Heike Obleser, Franziska Kunz und Markus Schneider (von links) haben den Abend gemeinsam gestaltet. Foto: Lorenz Obleser

Die Buchhandlung Taube und die Stadtbücherei etablieren ein neues literarisches Programm.

Marbach - Während manch Elternteil noch beim kleinen Kind auf der Bettkante sitzt und eine schöne Geschichte zur guten Nacht liest, begrüßten die Buchhandlung Taube und die Stadtbücherei die Gäste in der Wendelinskapelle. Erstmals war die „Vorlesestunde für Erwachsene“ ausgeschrieben. Rund zwei Dutzend Gäste waren zur Premiere gekommen, um zwei Kapiteln aus Stefan Zweigs „Sternstunden der Menschheit“ zu lauschen.

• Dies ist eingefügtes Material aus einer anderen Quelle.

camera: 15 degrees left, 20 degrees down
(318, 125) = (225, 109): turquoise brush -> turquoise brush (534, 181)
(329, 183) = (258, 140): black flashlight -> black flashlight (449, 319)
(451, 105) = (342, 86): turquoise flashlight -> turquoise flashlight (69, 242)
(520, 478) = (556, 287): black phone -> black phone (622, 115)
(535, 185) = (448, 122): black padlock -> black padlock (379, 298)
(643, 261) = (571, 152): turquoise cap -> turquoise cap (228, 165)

Vor 90 Jahren waren Zweigs historische Miniaturen erstmals erschienen. Die 14 „Sternstunden“ behaupten, geschichtsträchtige Knicke in der kulturellen Entwicklung der Menschheit quasi protokollarisch aufzulisten. Der 1881 in Wien geborene Stefan Zweig war aber weniger an chronistischer Sorgfalt interessiert. Als Schriftsteller folgte er mit sprachlichen Mitteln seiner Witterung, die manchen geschichtsträchtigen Augenblick mit Fantasie zu einem Schmuckstück der deutschen Literatur fasste.

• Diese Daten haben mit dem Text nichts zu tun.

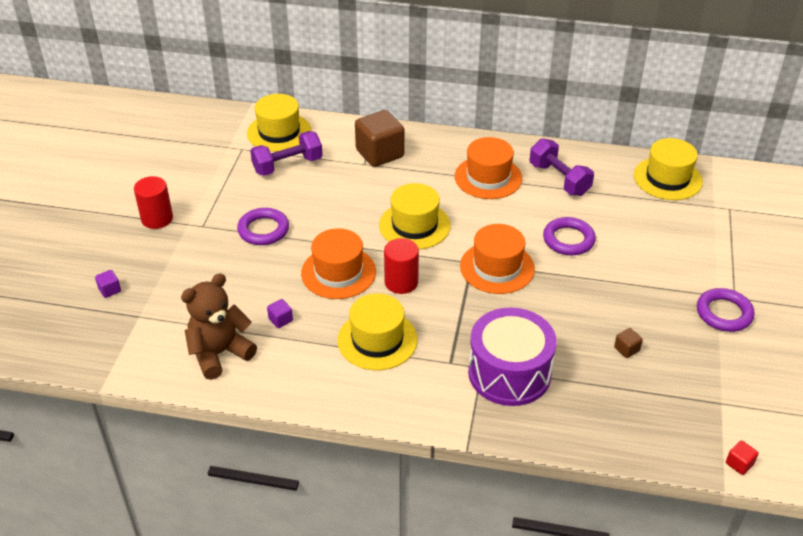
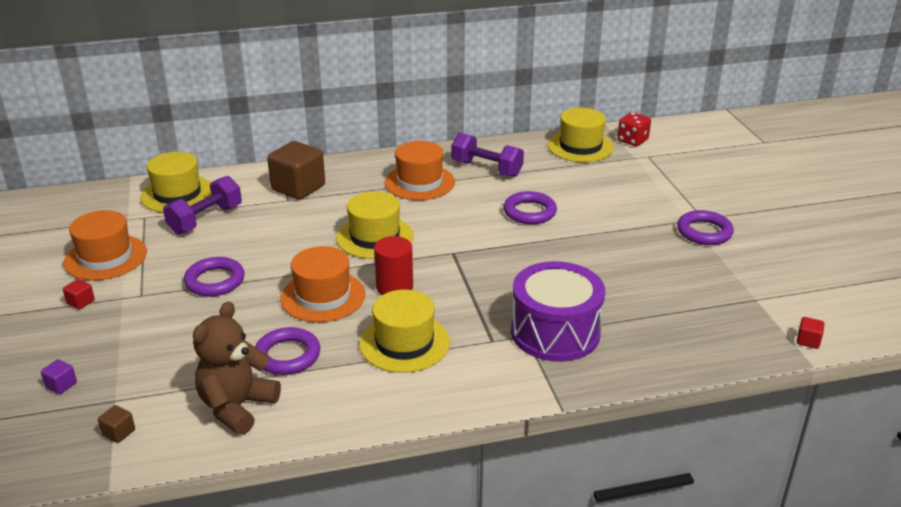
camera: 25 degrees left, 10 degrees down
(157, 218) = (81, 302): red cylinder -> red cube
(280, 320) = (287, 355): purple cube -> purple ring
(497, 267) = (480, 250): orange hat -> orange hat (105, 257)
(626, 349) = (645, 282): brown cube -> brown cube (119, 433)
(726, 186) = (632, 140): none -> red dice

Franziska Kunz, die Leiterin der Stadtbücherei Marbach, und ihre Mitarbeiterin Heike Obleser gestalteten den ersten Teil der Vorlesestunde. „Das erste Wort über den Ozean“ ist das Kapitel überschrieben, das die beiden Frauen dem Publikum vortrugen. Mit der Übertragung der ersten telegrafischen Nachricht von Europa in die USA endet jene Sternstunde, die den amerikanischen Unternehmer Cyrus W. Field als Protagonisten ausweist. Die Versenkung des transatlantischen Kabels im tosenden Weltmeer in der Mitte des 19. Jahrhunderts bot Zweig reichlich Gelegenheit, die weltumspannende Macht menschlicher Kommunikation in zahlreichen Nuancen abzubilden. Kunz und Obleser hatten ihren Vortrag mit bunten Grafiken zum Thema und zu der Sammlung der Fakten Zweigs gestützt.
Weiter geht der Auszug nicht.